My Ph.D. project is on the mechanisms of amphibole deformation, working in the DUSC Lab at the University of Southern California. Amphibole is a major constituent of Earth's lower crust, so an understanding of its mechanical behaviour (using both naturally and experimentally deformed samples) is crucial for generating reliable predictions of crustal deformation.

My Master's project was on the microphysical mechanisms underpinning transient creep of olivine, in the Microgeodynamics Group at the University of Cambridge. I explored the effect of environmental factors, such as oxygen fugacity, on the rate of transient creep and modelled transient creep in a range of geodynamic settings.

I have carried out experiments using a nanoindenter (investigating dislocation interactions in blueschist minerals), a D-DIA apparatus (exploring the effect of mineral structure on dislocation glide), and a Kawai-type multi-anvil apparatus (pictured; synthesising fine-grained aggregates).

My Ph.D. field sites are in the West Troms Basement Complex, Northern Norway.
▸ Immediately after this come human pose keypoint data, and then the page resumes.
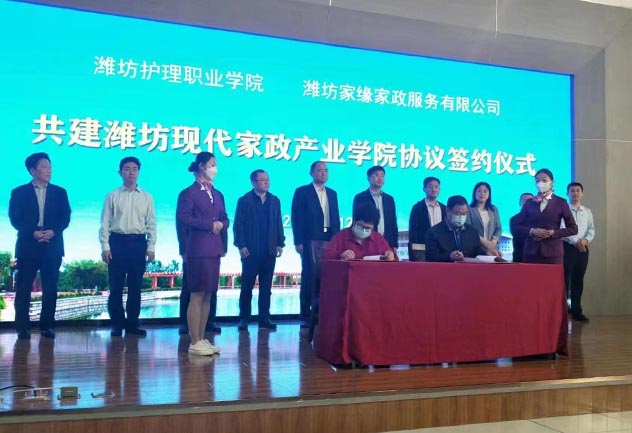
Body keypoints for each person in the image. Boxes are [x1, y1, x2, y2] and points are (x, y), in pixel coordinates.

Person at [9, 152, 71, 340]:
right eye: (44, 167)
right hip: (28, 244)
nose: (49, 170)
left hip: (52, 244)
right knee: (24, 288)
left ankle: (47, 326)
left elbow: (65, 217)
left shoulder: (60, 192)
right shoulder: (19, 192)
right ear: (32, 170)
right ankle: (22, 327)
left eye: (50, 167)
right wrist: (32, 232)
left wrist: (53, 231)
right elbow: (15, 218)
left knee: (50, 288)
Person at [176, 152, 228, 356]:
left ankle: (202, 337)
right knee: (197, 294)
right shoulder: (188, 193)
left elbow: (225, 218)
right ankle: (194, 340)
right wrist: (209, 225)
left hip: (214, 249)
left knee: (208, 294)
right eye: (212, 164)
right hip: (197, 249)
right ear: (201, 166)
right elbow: (184, 218)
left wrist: (222, 224)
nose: (215, 168)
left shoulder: (217, 193)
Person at [99, 157, 156, 337]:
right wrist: (105, 246)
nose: (131, 172)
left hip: (138, 243)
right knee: (115, 286)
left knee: (135, 287)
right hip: (117, 243)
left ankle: (132, 324)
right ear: (120, 172)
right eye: (127, 169)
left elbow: (151, 223)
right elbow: (105, 222)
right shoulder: (112, 195)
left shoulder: (147, 197)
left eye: (134, 169)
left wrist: (151, 246)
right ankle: (117, 324)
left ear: (138, 172)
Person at [233, 170, 285, 331]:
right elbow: (238, 225)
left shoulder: (274, 200)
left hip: (269, 250)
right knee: (247, 287)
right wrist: (241, 245)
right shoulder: (244, 200)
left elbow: (278, 223)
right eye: (262, 180)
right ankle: (244, 318)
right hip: (250, 251)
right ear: (253, 182)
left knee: (266, 287)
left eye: (268, 180)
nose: (266, 183)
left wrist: (280, 243)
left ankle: (264, 318)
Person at [291, 161, 340, 328]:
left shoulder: (332, 193)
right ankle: (305, 314)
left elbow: (335, 218)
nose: (323, 173)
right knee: (309, 276)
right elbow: (296, 217)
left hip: (328, 240)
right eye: (319, 170)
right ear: (311, 173)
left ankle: (322, 313)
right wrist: (298, 241)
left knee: (326, 276)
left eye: (326, 170)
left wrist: (337, 241)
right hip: (309, 240)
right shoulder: (302, 191)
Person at [510, 168, 578, 264]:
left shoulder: (561, 202)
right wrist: (532, 231)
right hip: (531, 253)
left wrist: (553, 233)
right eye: (537, 181)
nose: (540, 183)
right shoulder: (529, 203)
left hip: (553, 253)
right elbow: (516, 226)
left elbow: (573, 229)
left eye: (544, 180)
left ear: (552, 182)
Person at [563, 182, 595, 322]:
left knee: (578, 280)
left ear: (582, 194)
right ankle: (563, 311)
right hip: (567, 248)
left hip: (583, 249)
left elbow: (591, 229)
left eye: (578, 191)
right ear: (567, 193)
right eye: (572, 191)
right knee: (564, 280)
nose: (575, 193)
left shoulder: (587, 211)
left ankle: (576, 311)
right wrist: (575, 242)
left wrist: (585, 240)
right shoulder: (563, 210)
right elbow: (562, 229)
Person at [322, 203, 396, 261]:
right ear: (354, 222)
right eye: (361, 226)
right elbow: (325, 256)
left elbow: (394, 259)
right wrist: (340, 255)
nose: (363, 230)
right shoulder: (341, 236)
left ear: (373, 227)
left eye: (367, 228)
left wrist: (391, 256)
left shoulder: (378, 239)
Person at [425, 195, 486, 262]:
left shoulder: (472, 232)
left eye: (464, 214)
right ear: (448, 211)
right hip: (445, 267)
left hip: (468, 268)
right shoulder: (434, 232)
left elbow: (479, 254)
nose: (461, 217)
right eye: (458, 213)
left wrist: (489, 255)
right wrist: (449, 256)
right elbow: (430, 257)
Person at [352, 165, 398, 251]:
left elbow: (393, 223)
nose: (380, 178)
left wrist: (394, 244)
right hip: (366, 241)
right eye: (376, 175)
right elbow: (356, 220)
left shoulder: (389, 199)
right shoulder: (360, 197)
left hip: (386, 242)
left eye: (382, 176)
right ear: (368, 178)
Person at [408, 177, 447, 261]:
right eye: (430, 186)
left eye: (436, 187)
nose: (434, 189)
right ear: (424, 189)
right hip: (423, 249)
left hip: (441, 249)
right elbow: (413, 231)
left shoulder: (444, 208)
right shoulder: (417, 208)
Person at [467, 182, 502, 256]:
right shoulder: (469, 209)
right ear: (474, 193)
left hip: (493, 248)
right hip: (476, 247)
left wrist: (493, 242)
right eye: (479, 191)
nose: (482, 193)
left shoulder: (494, 209)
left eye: (485, 191)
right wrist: (484, 242)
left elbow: (498, 228)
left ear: (489, 194)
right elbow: (468, 229)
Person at [509, 192, 534, 262]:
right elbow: (518, 235)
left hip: (536, 257)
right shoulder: (514, 219)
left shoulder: (539, 219)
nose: (527, 202)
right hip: (519, 256)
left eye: (530, 200)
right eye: (525, 200)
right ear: (520, 203)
In this region, Neoarchaean tonalites host Palaeoproterozoic mafic dyke swarms. The dykes have undergone amphibolite-facies metamorphism and exhibit variable degrees and styles of deformation. These exposures offer key insights into the deformation of Earth's lower crust.

I have a collection of (uncurated) thin-section photomicrographs from my undergraduate project on the Barrovian zones in the Grampian Highlands of Scotland.

Microstructural analysis of both naturally and experimentally deformed amphibole is in progress!